Death: On May 7, 2015, Mozgovoi’s car was bombed. He received a head wound. Nonetheless, on May 9, he defied Plotnitsky’s orders and threats of violence to run a celebratory military parade in Alchevsk. On May 23, Mozgovoi’s car was bombed again and immediately targeted with machine gun fire. Mozgovoi died along with his press secretary, two guards, and his driver. Two civilians were also killed.

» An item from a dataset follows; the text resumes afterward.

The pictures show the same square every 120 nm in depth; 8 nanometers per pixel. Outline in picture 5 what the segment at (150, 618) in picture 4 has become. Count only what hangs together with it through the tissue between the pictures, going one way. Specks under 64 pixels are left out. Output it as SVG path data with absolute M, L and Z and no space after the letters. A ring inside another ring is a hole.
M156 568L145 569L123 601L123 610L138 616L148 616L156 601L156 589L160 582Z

Leonid Tkachenko, the head of the investigative division in the LNR’s prosecutor general’s office, said his subordinates were considering multiple potential explanations of the attack, “including diversionary reconnaissance work on the part of Ukraine.” Those among Mozgovoi’s associates who spoke with Meduza still believe that the commander’s assassination was carried out by the “Wagner” private military company. The PMC has gained fame for its activities in Africa but is rumored among Mozgovoi’s supporters to have been given its first “test drive” in the Donbas region, where it was supposedly deployed to carry out “particularly sensitive tasks” for the leaders of eastern Ukraine’s breakaway regions.